● INSTRUCTIONS FOR THE TASK:
Write out every entry precisely as given, leaving the pictures out.

======== EXCERPTED RECORDS

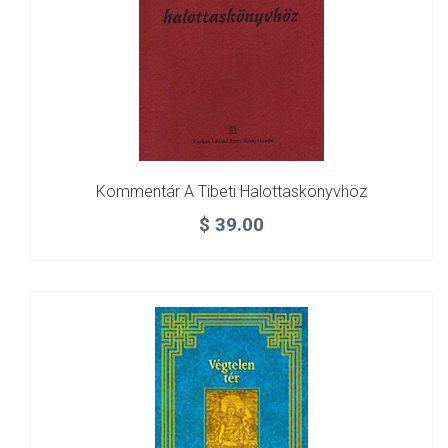
Kommentár A Tibeti Halottaskönyvhöz
$
39.00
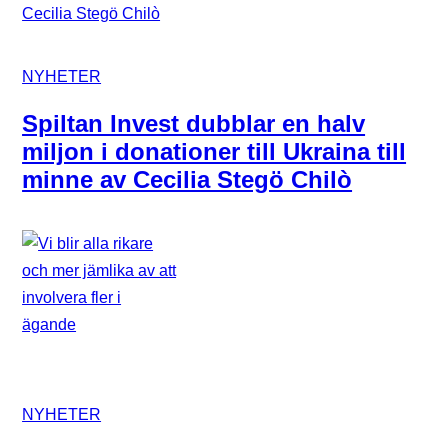
NYHETER
Spiltan Invest dubblar en halv
miljon i donationer till Ukraina till
minne av Cecilia Stegö Chilò
NYHETER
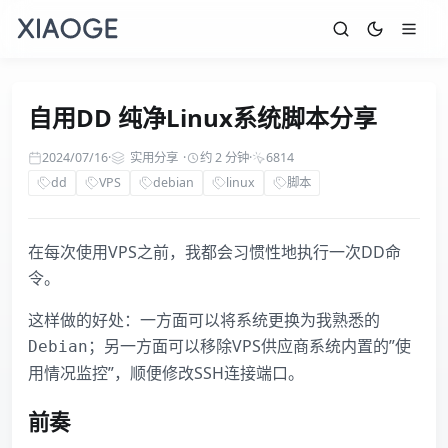
自用DD 纯净Linux系统脚本分享
2024/07/16
·
实用分享
·
约 2 分钟
·
6814
dd
VPS
debian
linux
脚本
在每次使用VPS之前，我都会习惯性地执行一次DD命
令。
这样做的好处：一方面可以将系统更换为我熟悉的
；另一方面可以移除VPS供应商系统内置的”使
Debian
用情况监控”，顺便修改SSH连接端口。
前奏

================

● TASK RESULT:
Kommentár A Tibeti Halottaskönyvhöz
$
39.00
NYHETER
Spiltan Invest dubblar en halv
miljon i donationer till Ukraina till
minne av Cecilia Stegö Chilò
NYHETER
自用DD 纯净Linux系统脚本分享
2024/07/16
·
实用分享
·
约 2 分钟
·
6814
dd
VPS
debian
linux
脚本
在每次使用VPS之前，我都会习惯性地执行一次DD命
令。
这样做的好处：一方面可以将系统更换为我熟悉的
；另一方面可以移除VPS供应商系统内置的”使
Debian
用情况监控”，顺便修改SSH连接端口。
前奏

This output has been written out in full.